To do search, we call search method.
You can pass the raw text(to query paramter), or embeded vector of the text(to embeded_query paramter) when calling search.
# do search. top_k is the number of documents in the result
res_with_text = index.search(query="Does the little prince have a friend?", top_k=5)
# print out top 2 results
print("RESULT BY RAW QUERY")
for i in range(2):
print(res_with_text[i])
# embed query
embeded_query = embeddings.embed_query("Does the little prince have a friend?")
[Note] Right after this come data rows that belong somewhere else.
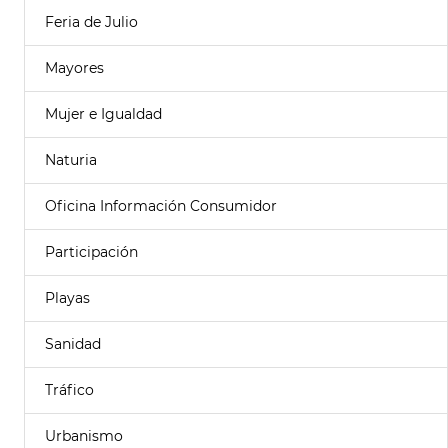
Feria de Julio
Mayores
Mujer e Igualdad
Naturia
Oficina Información Consumidor
Participación
Playas
Sanidad
Tráfico
Urbanismo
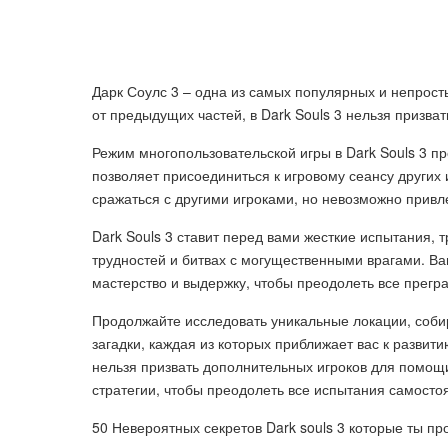
Дарк Соулс 3 – одна из самых популярных и непрост
от предыдущих частей, в Dark Souls 3 нельзя призва
Режим многопользовательской игры в Dark Souls 3 пр
позволяет присоединиться к игровому сеансу других 
сражаться с другими игроками, но невозможно привл
Dark Souls 3 ставит перед вами жесткие испытания,
трудностей и битвах с могущественными врагами. Ва
мастерство и выдержку, чтобы преодолеть все прегр
Продолжайте исследовать уникальные локации, соби
загадки, каждая из которых приближает вас к развитию
нельзя призвать дополнительных игроков для помощи
стратегии, чтобы преодолеть все испытания самосто
50 Невероятных секретов Dark souls 3 которые ты пр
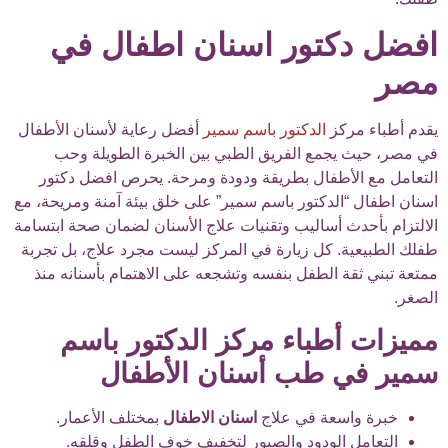
افضل دكتور اسنان اطفال في
مصر
يقدم أطباء مركز
الدكتور باسم سمير
أفضل رعاية لأسنان الأطفال
في مصر، حيث يجمع الفريق الطبي بين الخبرة الطويلة وحب
التعامل مع الأطفال بطريقة ودودة ومرحة. يحرص افضل دكتور
اسنان اطفال “الدكتور باسم سمير” على خلق بيئة آمنة ومريحة، مع
الالتزام بأحدث أساليب وتقنيات علاج الأسنان لضمان صحة ابتسامة
طفلك الطبيعية. كل زيارة في المركز ليست مجرد علاج، بل تجربة
ممتعة تبني ثقة الطفل بنفسه وتشجعه على الاهتمام بأسنانه منذ
الصغر.
مميزات أطباء مركز الدكتور باسم
سمير في طب أسنان الأطفال
خبرة واسعة في علاج
اسنان الاطفال
بمختلف الأعمار.
التعامل الودود والصبور لتخفيف خوف الطفل وقلقه.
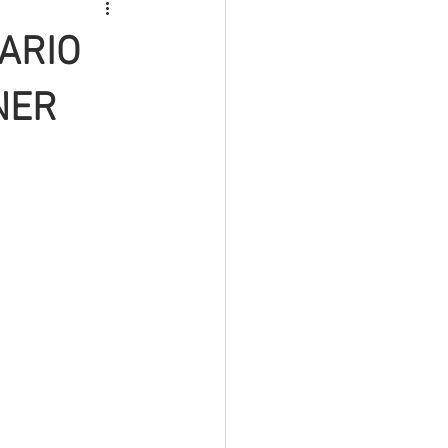
ROS
INTERINOS
ARIO
MATERIAL PREMIUM
NER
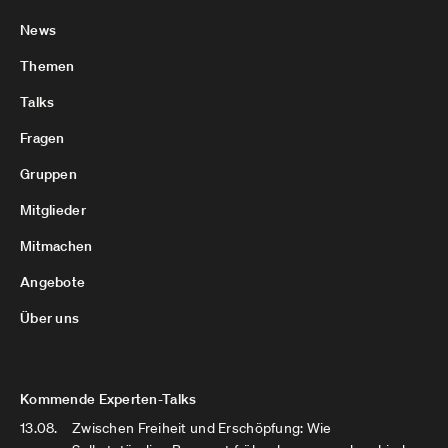
News
Themen
Talks
Fragen
Gruppen
Mitglieder
Mitmachen
Angebote
Über uns
Kommende Experten-Talks
13.08.
Zwischen Freiheit und Erschöpfung: Wie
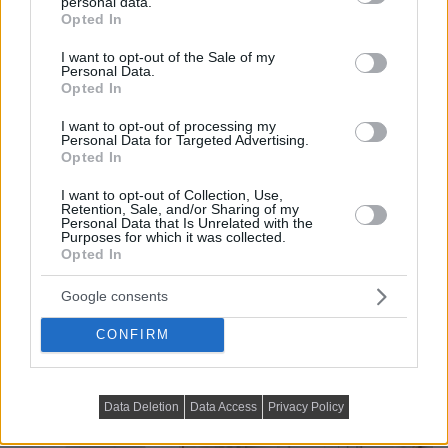
personal data.
ruhával, a komolyabb felületi sérülések pedig könnyen
grant or deny consent to Google and its third-party tags to
Opted In
use your data for below specified purposes in below Google
javíthatók” – mondja a tervező.
consent section.
I want to opt-out of the Sale of my
Personal Data.
A főbb helyiségek világos, meleg tónusokat kaptak, így
Opted In
a tér könnyeddé és barátságossá vált. A nappali falait
I want to opt-out of processing my
díszlécekkel dekorálták, amelyeket a TV falon díszes
Personal Data for Targeted Advertising.
sarokelemekkel, máshol bronzszínű tükörbetétekkel
Opted In
egészítettek ki.
I want to opt-out of Collection, Use,
Retention, Sale, and/or Sharing of my
Ez is érdekelhet:
Eredeti, a lakó személyiségét tükröző
Personal Data that Is Unrelated with the
Purposes for which it was collected.
berendezés, érdekes, hangulatos tér 45m2-en
Opted In
Google consents
CONFIRM
Data Deletion
Data Access
Privacy Policy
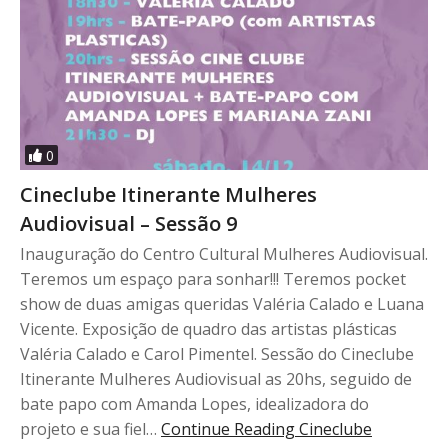
0
Cineclube Itinerante Mulheres
Audiovisual – Sessão 9
Inauguração do Centro Cultural Mulheres Audiovisual.
Teremos um espaço para sonhar!!! Teremos pocket
show de duas amigas queridas Valéria Calado e Luana
Vicente. Exposição de quadro das artistas plásticas
Valéria Calado e Carol Pimentel. Sessão do Cineclube
Itinerante Mulheres Audiovisual as 20hs, seguido de
bate papo com Amanda Lopes, idealizadora do
projeto e sua fiel…
Continue Reading
Cineclube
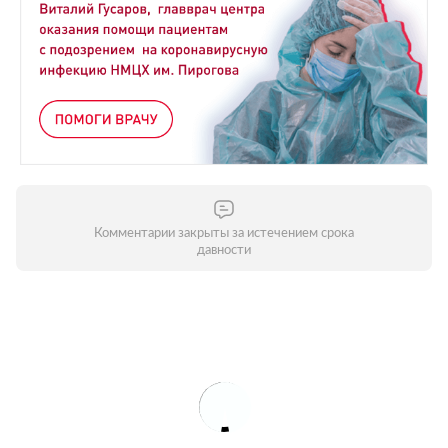
Комментарии закрыты за истечением срока
давности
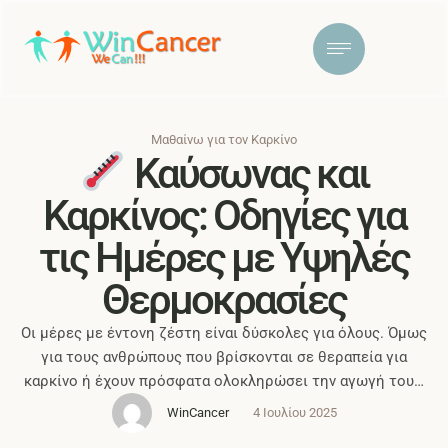
Μαθαίνω για τον Καρκίνο
Καύσωνας και
Καρκίνος: Οδηγίες για
τις Ημέρες με Υψηλές
Θερμοκρασίες
Οι μέρες με έντονη ζέστη είναι δύσκολες για όλους. Όμως
για τους ανθρώπους που βρίσκονται σε θεραπεία για
καρκίνο ή έχουν πρόσφατα ολοκληρώσει την αγωγή τους,
η προστασία από τον καύσωνα γίνεται ακόμη πιο κρίσιμη.
WinCancer
4 Ιουλίου 2025
Η χημειοθεραπεία, η ακτινοβολία ή άλλες θεραπείες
# do search with embeded vector value
res_with_embed = index.search(embeded_query=embeded_query, top_k=5)
# print out top 2 results
print()
print("RESULT BY EMBEDED QUERY")
for i in range(2):
print(res_with_embed[i])
RESULT BY RAW QUERY
{'text': '"My friend the fox--" the little prince said to me.', 'metadata': {'id': '70d75baa-3bed-4751-b0cf-98157e190756', 'author': 'Saiot-Exupery', 'source': 'the_little_prince.txt', 'page': 1087, 'embedding': None}, 'score': 0.947}
{'text': 'And the little prince asked himself:', 'metadata': {'id': '9e779e02-1d2b-4252-a8f4-78bae7866af5', 'author': 'Saiot-Exupery', 'source': 'the_little_prince.txt', 'page': 492, 'embedding': None}, 'score': 0.946}
RESULT BY EMBEDED QUERY
{'text': '"My friend the fox--" the little prince said to me.', 'metadata': {'id': '70d75baa-3bed-4751-b0cf-98157e190756', 'author': 'Saiot-Exupery', 'source': 'the_little_prince.txt', 'page': 1087, 'embedding': None}, 'score': 0.947}
{'text': 'And the little prince asked himself:', 'metadata': {'id': '9e779e02-1d2b-4252-a8f4-78bae7866af5', 'author': 'Saiot-Exupery', 'source': 'the_little_prince.txt', 'page': 492, 'embedding': None}, 'score': 0.946}
That's it!
You can now do the basics of how to use Neo4j.
If you want to do more advanced tasks, please refer to Neo4j official API documents and official Python SDK of Neo4j API documents.